[Work order]
Carry on the patent text about hydraulic fracturing below, writing what comes after its final sentence.

[Document extract]
§

The system of Example #8, can include instructions for causing the processing device to determine in real time that a screen-out is occurring at the perforation based on a change in the slope of the flow rate of the fluid through the perforation. The instructions can further cause the processing device to cause the warm-back data to be measured at the perforation in response to determining that the screen-out is occurring at the perforation. The fluid allocation model can be used to determine a size and a location of the fractures formed during the hydraulic fracturing operation in the well.

Example #10

The system of Example #8, can include instructions for causing the processing device to determine an amount of the fluid having passed through the perforation based on the flow data. The instructions can further cause the processing device to determine a thermal conductivity coefficient for the perforation based on the amount of fluid having passed through the perforation. The instructions for causing the processing device to generate the fluid allocation model can include instructions for causing the processing device to generate the fluid allocation model based on the thermal conductivity coefficient.

§

[Available data]

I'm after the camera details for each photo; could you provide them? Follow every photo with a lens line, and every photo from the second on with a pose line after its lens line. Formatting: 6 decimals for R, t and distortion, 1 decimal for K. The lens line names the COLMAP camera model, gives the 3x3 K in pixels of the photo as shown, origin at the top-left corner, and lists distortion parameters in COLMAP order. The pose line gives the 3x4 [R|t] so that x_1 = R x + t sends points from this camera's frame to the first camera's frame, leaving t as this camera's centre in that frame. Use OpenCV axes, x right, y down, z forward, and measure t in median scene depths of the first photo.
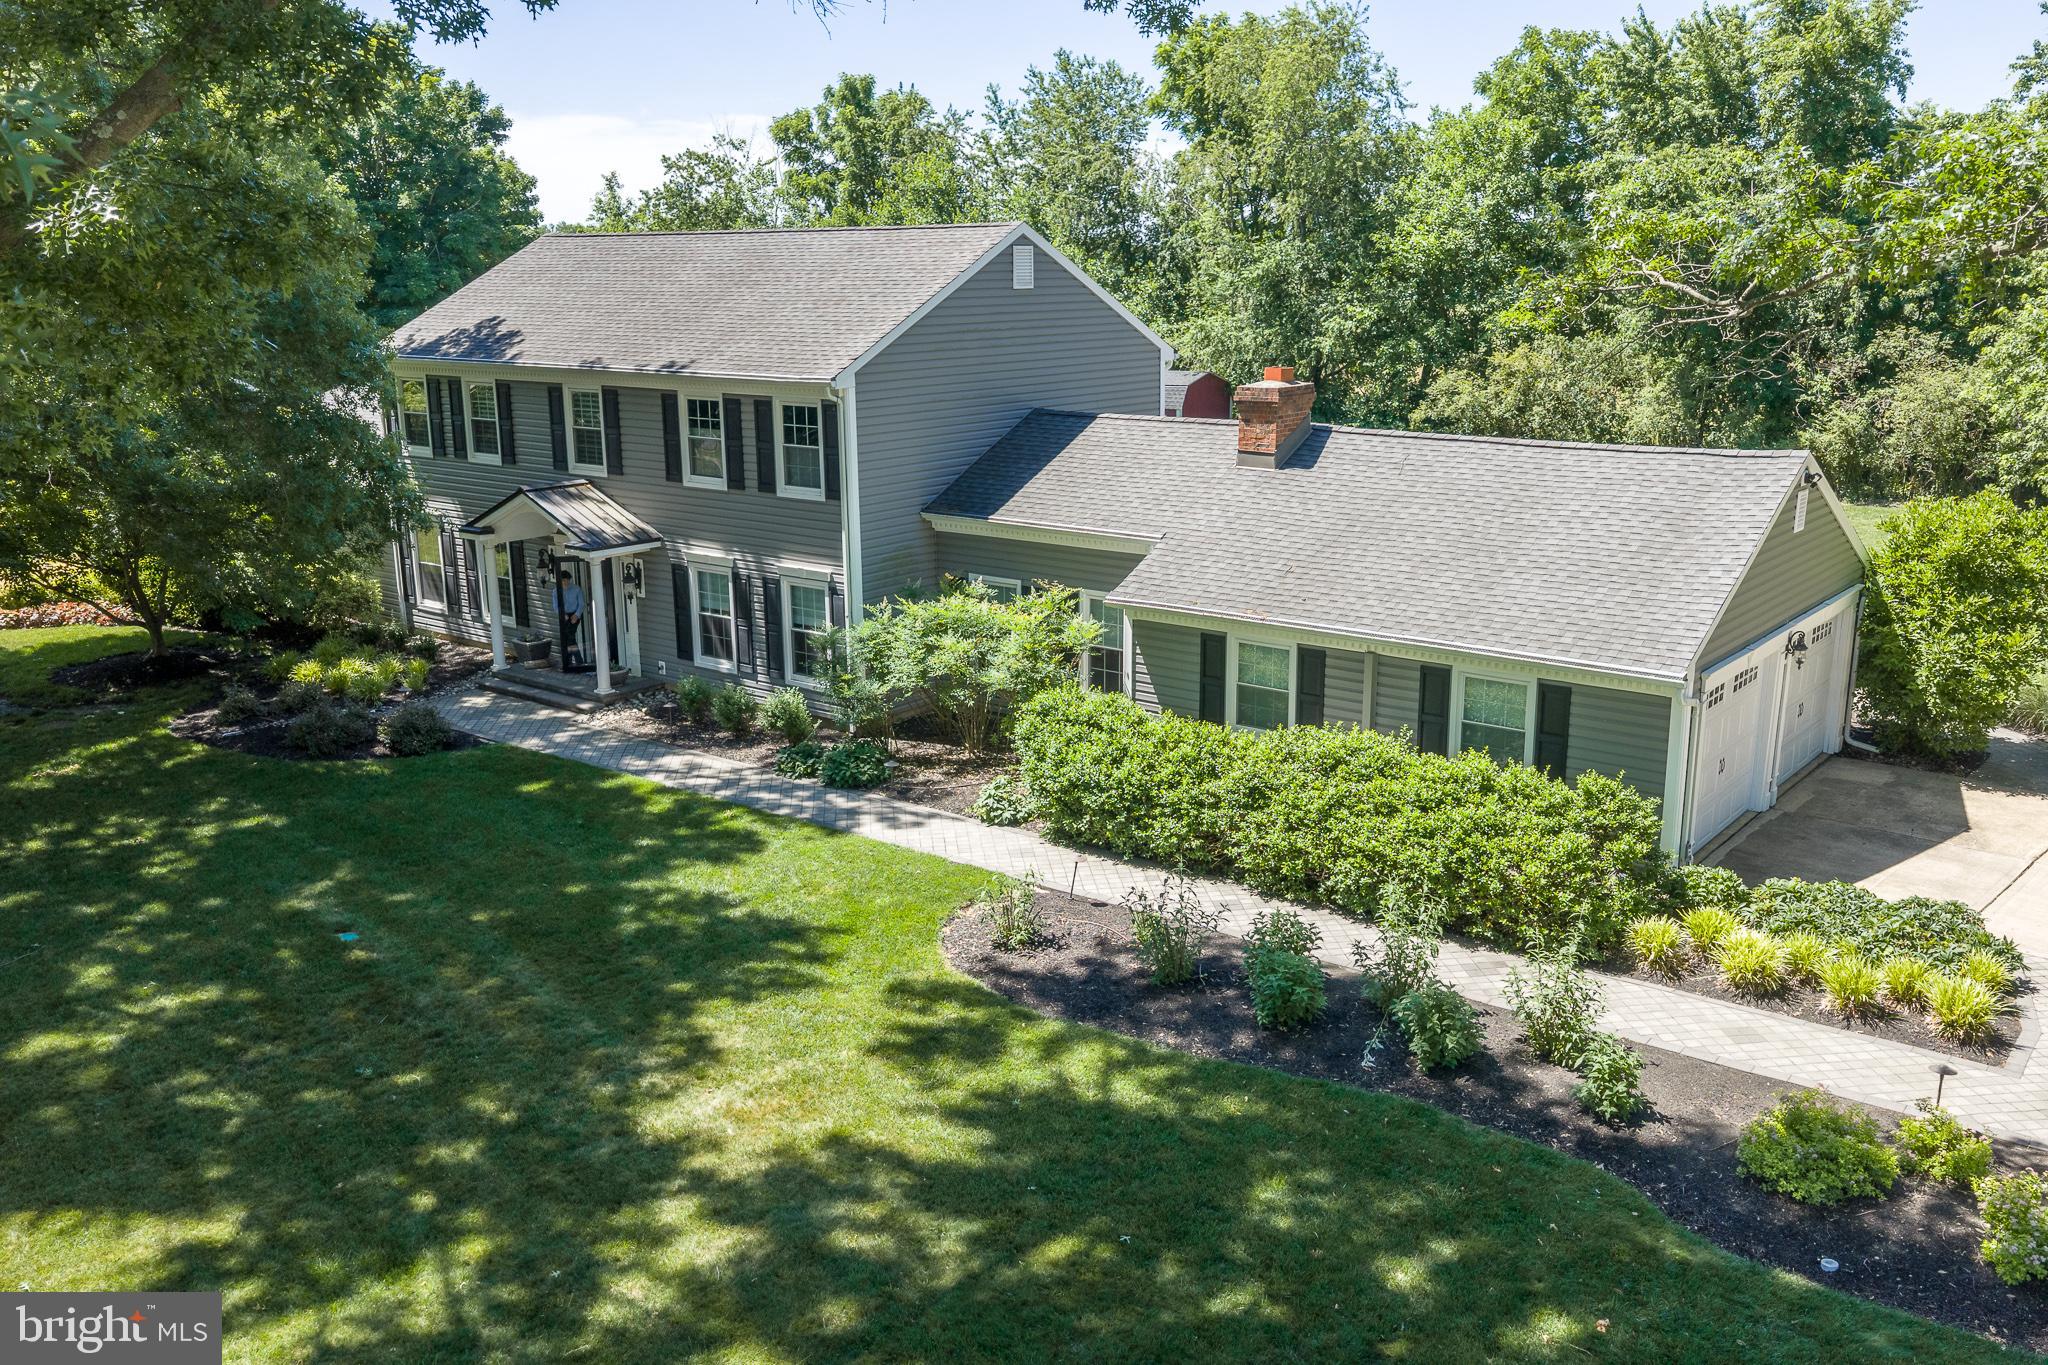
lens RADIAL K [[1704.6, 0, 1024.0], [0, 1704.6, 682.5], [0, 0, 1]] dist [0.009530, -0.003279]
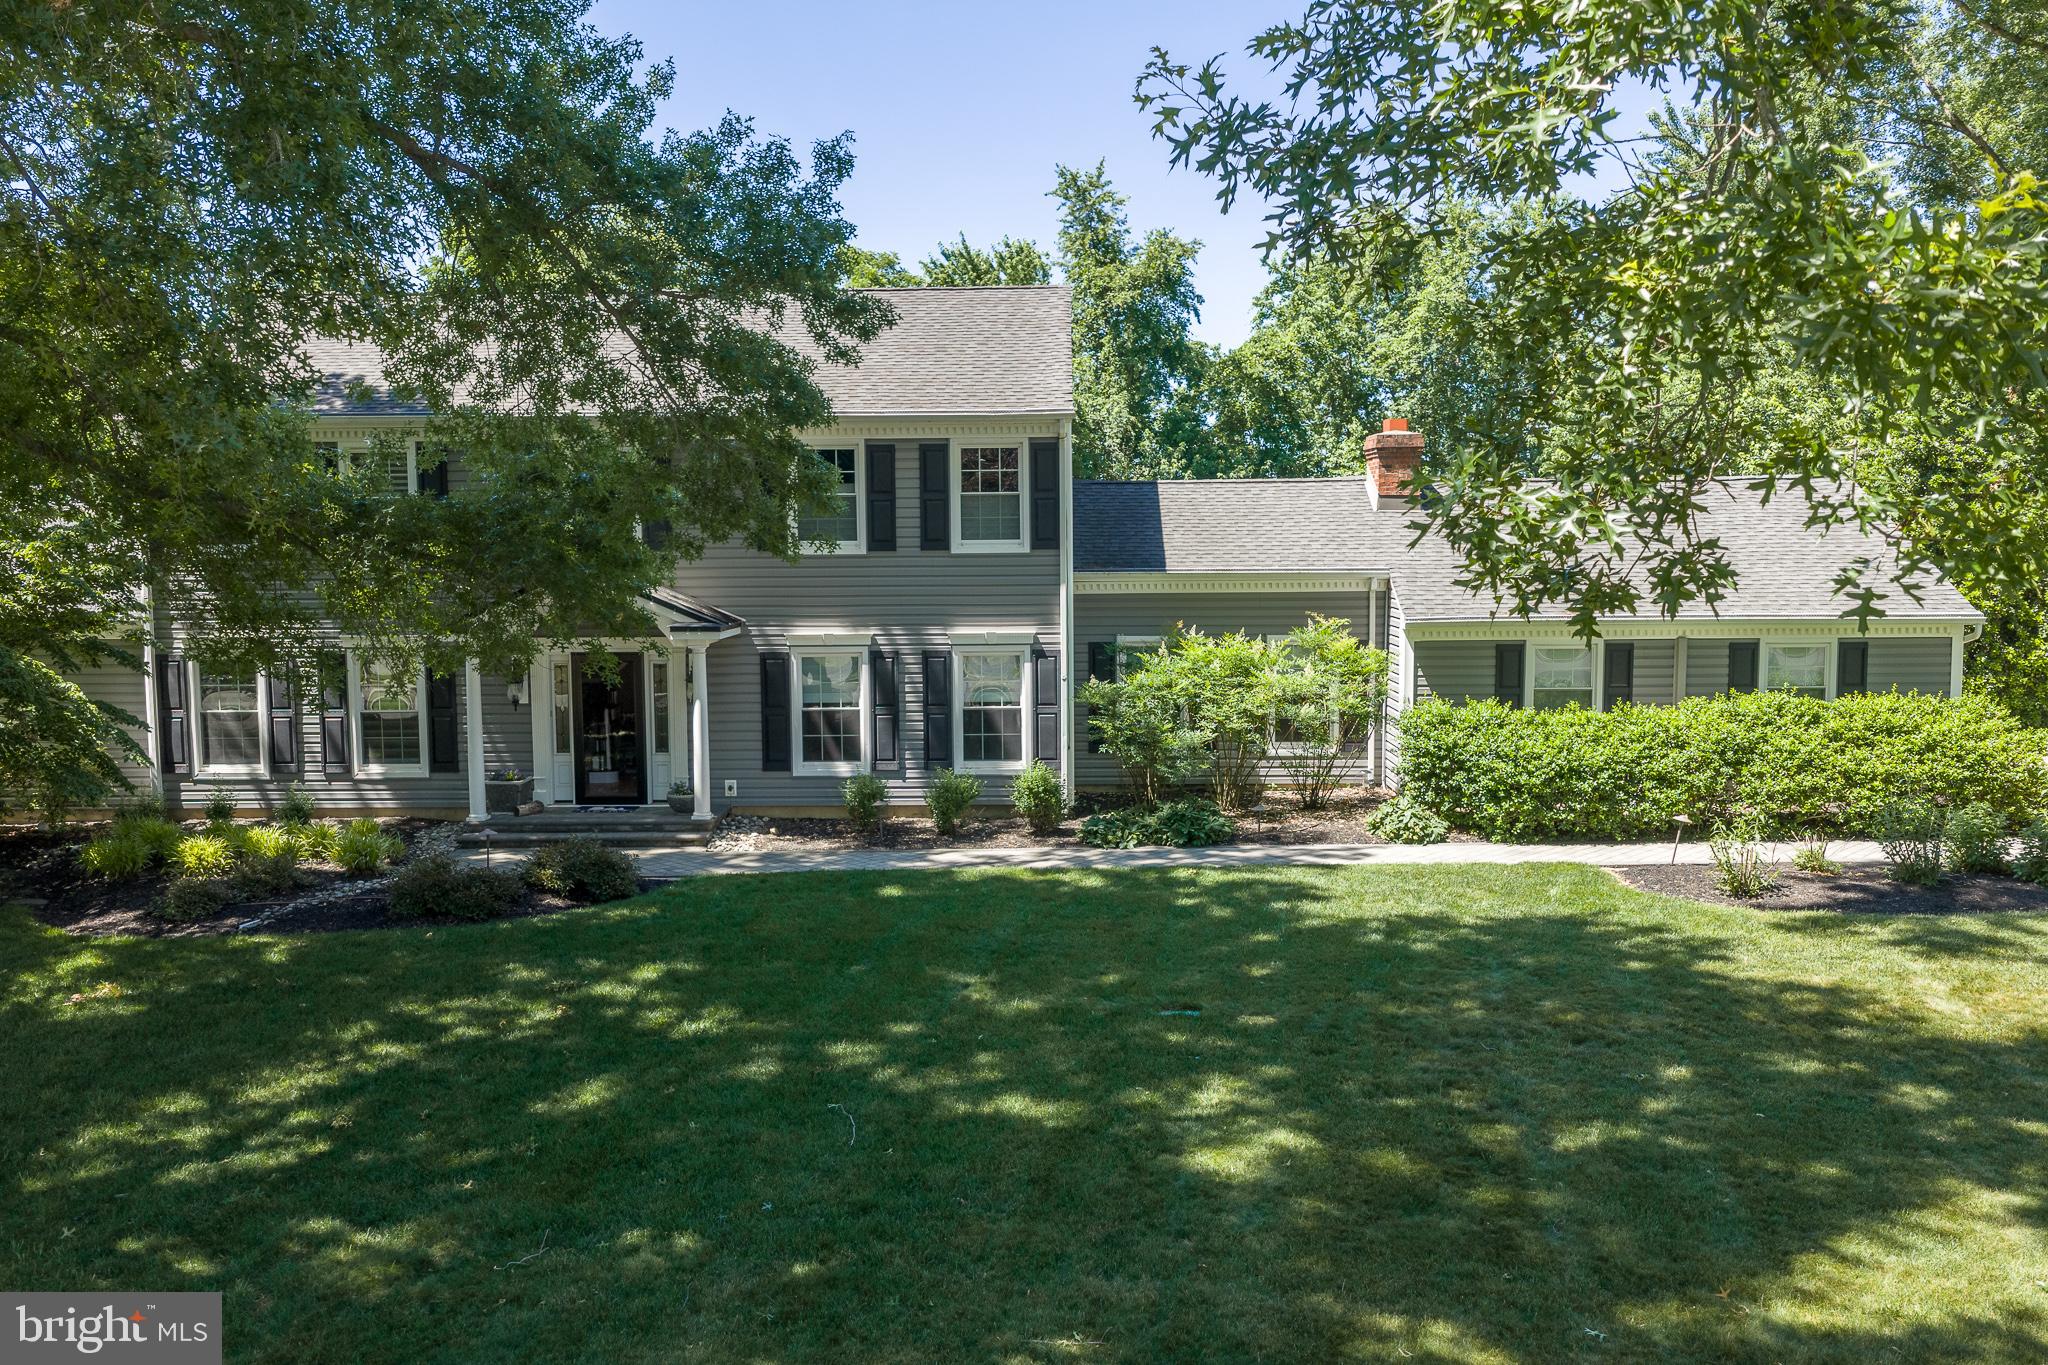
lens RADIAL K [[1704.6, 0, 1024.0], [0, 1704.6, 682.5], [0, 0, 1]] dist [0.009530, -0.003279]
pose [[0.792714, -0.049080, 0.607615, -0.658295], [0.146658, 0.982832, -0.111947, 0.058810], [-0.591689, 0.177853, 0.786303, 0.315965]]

§

[Exercise answer]
Example #11

The system of Example #10, can feature instructions for causing the processing device to determine the thermal conductivity coefficient for the perforation further including instructions for causing the processing device to determine a porosity of a subterranean formation through which the perforation is formed. The instructions for causing the processing device to determine the thermal conductivity coefficient for the perforation can further include instructions for causing the processing device to determine the thermal conductivity coefficient based on the porosity of the subterranean formation.

Example #12

The system of Example #10, can feature the fluid including a plurality of different types of fluid. The instructions for causing the processing device to determine the amount of the fluid having passed through the perforation can include instructions for causing the processing device to determine the amount of each type of fluid having passed through the perforation. The instructions for causing the processing device to determine the thermal conductivity coefficient for the perforation can include instructions for causing the processing device to determine the thermal conductivity coefficient based on the types of fluid and the amount of each type of fluid having passed through the perforation.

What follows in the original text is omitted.